To do: Taking each line of the records in turn, count those containing "mail" and report only the number.

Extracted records
>>
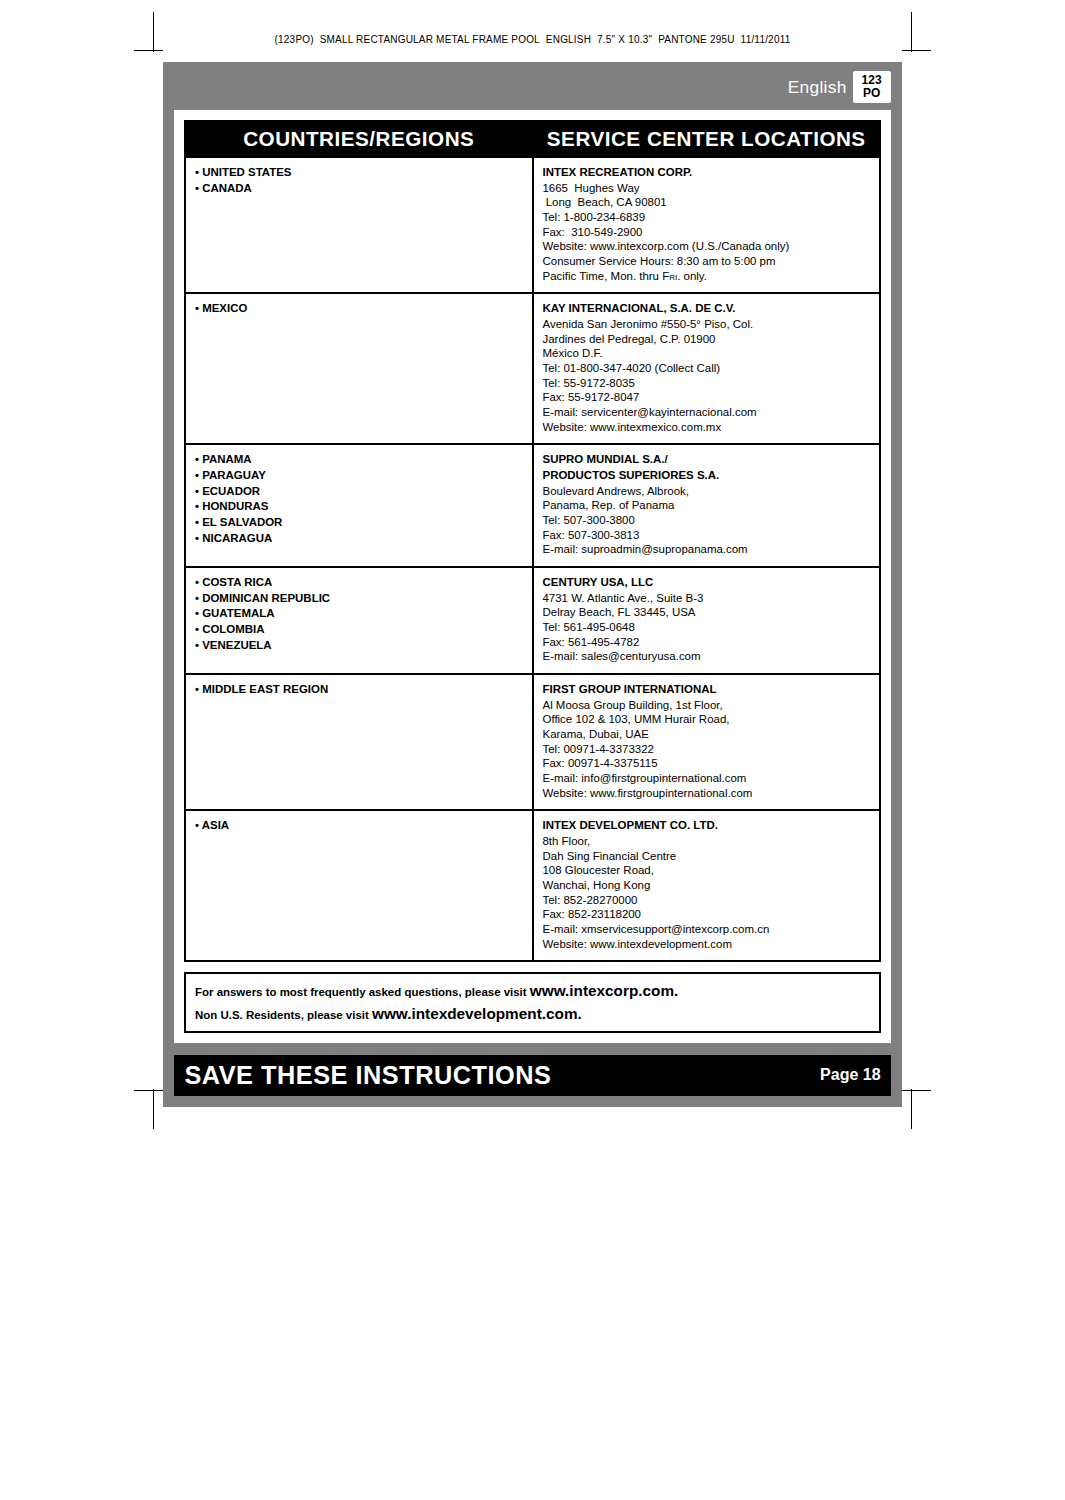(123PO) SMALL RECTANGULAR METAL FRAME POOL ENGLISH 7.5" X 10.3" PANTONE 295U 11/11/2011
English 123
PO
| COUNTRIES/REGIONS | SERVICE CENTER LOCATIONS |
| --- | --- |
| • UNITED STATES • CANADA | INTEX RECREATION CORP. 1665 Hughes Way Long Beach, CA 90801 Tel: 1-800-234-6839 Fax: 310-549-2900 Website: www.intexcorp.com (U.S./Canada only) Consumer Service Hours: 8:30 am to 5:00 pm Pacific Time, Mon. thru Fri . only. |
| • MEXICO | KAY INTERNACIONAL, S.A. DE C.V. Avenida San Jeronimo #550-5° Piso, Col. Jardines del Pedregal, C.P. 01900 México D.F. Tel: 01-800-347-4020 (Collect Call) Tel: 55-9172-8035 Fax: 55-9172-8047 E-mail: servicenter@kayinternacional.com Website: www.intexmexico.com.mx |
| • PANAMA • PARAGUAY • ECUADOR • HONDURAS • EL SALVADOR • NICARAGUA | SUPRO MUNDIAL S.A./ PRODUCTOS SUPERIORES S.A. Boulevard Andrews, Albrook, Panama, Rep. of Panama Tel: 507-300-3800 Fax: 507-300-3813 E-mail: suproadmin@supropanama.com |
| • COSTA RICA • DOMINICAN REPUBLIC • GUATEMALA • COLOMBIA • VENEZUELA | CENTURY USA, LLC 4731 W. Atlantic Ave., Suite B-3 Delray Beach, FL 33445, USA Tel: 561-495-0648 Fax: 561-495-4782 E-mail: sales@centuryusa.com |
| • MIDDLE EAST REGION | FIRST GROUP INTERNATIONAL Al Moosa Group Building, 1st Floor, Office 102 & 103, UMM Hurair Road, Karama, Dubai, UAE Tel: 00971-4-3373322 Fax: 00971-4-3375115 E-mail: info@firstgroupinternational.com Website: www.firstgroupinternational.com |
| • ASIA | INTEX DEVELOPMENT CO. LTD. 8th Floor, Dah Sing Financial Centre 108 Gloucester Road, Wanchai, Hong Kong Tel: 852-28270000 Fax: 852-23118200 E-mail: xmservicesupport@intexcorp.com.cn Website: www.intexdevelopment.com |
For answers to most frequently asked questions, please visit www.intexcorp.com.
Non U.S. Residents, please visit www.intexdevelopment.com.
SAVE THESE INSTRUCTIONS Page 18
<<
Expected output: 5